Emmanuel Macron et Xi Jiping

En l’espace de quelques jours, les dirigeants européens viennent de subir deux humiliations spectaculaires. La première a été infligée à l’Union européenne toute entière par Washington et d’une certaine manière Moscou. La seconde a été subie par Emmanuel Macron, en visite officielle à Pékin du 3 au 5 décembre (photo), et qui comptait bien parler au nom de l’UE sur deux dossiers notamment.

Le président français s’était fixé l’objectif de convaincre le président Xi Jiping de modérer le déséquilibre commercial qu’il accuse la Chine d’alimenter par l’exportation massive de produits vers le Vieux continent. Par ailleurs, le maître de l’Elysée se faisait fort d’obtenir de son hôte qu’il prenne ses distances vis-à-vis de la Russie dans le conflit qui oppose celle-ci à l’Ukraine.

Xi Jiping a répété qu’il ne fournissait pas d’aide à Moscou dans la conduite des opérations militaires. Pour le reste, l’espoir de distendre « l’amitié sans limite » qui s’est renforcée ces dernières années entre la Russie et la Chine a été accueilli par le président chinois avec un sourire très poli, mais discrètement ironique.
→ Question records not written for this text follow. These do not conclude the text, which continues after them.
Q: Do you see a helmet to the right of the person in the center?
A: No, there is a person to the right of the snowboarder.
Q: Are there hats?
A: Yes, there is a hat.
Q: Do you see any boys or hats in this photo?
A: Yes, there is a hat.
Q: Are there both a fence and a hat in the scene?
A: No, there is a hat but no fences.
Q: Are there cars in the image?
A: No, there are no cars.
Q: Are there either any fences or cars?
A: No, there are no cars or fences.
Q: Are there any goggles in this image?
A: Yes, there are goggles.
Quant aux déséquilibres commerciaux, le chef de l’Etat français est évidemment reparti bredouille.

Ce qui frappe, dans cet épisode, est que ce dernier semblait une nouvelle fois convaincu qu’il pourrait faire plier Pékin, ou au moins infléchir sa position. C’est désormais une constante parmi les élites de l’UE : malgré leurs échecs répétés, ils continuent de penser qu’ils peuvent peser sur les dossiers internationaux – et Emmanuel Macron n’est pas le dernier, évidemment, à croire en ses propres pouvoirs et talents. Mais il n’est pas le seul.

Les dirigeants européens persistent à croire qu’ils sont légitimes et suffisamment forts pour influer sur le cours des événements

A l’échelle des Vingt-sept, on pourrait nommer cela l’éternelle illusion de la puissance, malgré l’évidence des rapports de force. C’est ce dont a encore témoigné la séquence diplomatique concernant les négociations en cours visant à mettre fin à la guerre en Ukraine. Les dirigeants européens persistent à croire qu’ils sont à la fois légitimes et suffisamment forts pour influer sur le cours des événements.

Sans remonter à 2022, il faut rappeler un jalon important : la rencontre entre Vladimir Poutine et Donald Trump qui s’était déroulée fin août en Alaska. La convergence entre les deux dirigeants avait alors affolé Bruxelles. Dans les instances européennes, on avait dénoncé une collusion qui pouvait se réaliser « sur le dos de Kiev », et qui marginalisait totalement l’UE alors que cette dernière prétend avoir voix au chapitre dans ce qu’elle considère comme son arrière-cour.

Puis, les mêmes s’étaient un peu rassurés en constatant qu’aucun règlement n’avait ensuite émergé ; et même que Donald Trump avait fait mine d’exprimer sa déception en adoptant des sanctions contre deux groupes pétroliers russes. La surprise fut d’autant plus brutale lorsque, le 21 novembre, un « plan en 28 points » était dévoilé, issu de négociations au plus haut niveau entre le Kremlin et deux envoyés spéciaux de la Maison Blanche.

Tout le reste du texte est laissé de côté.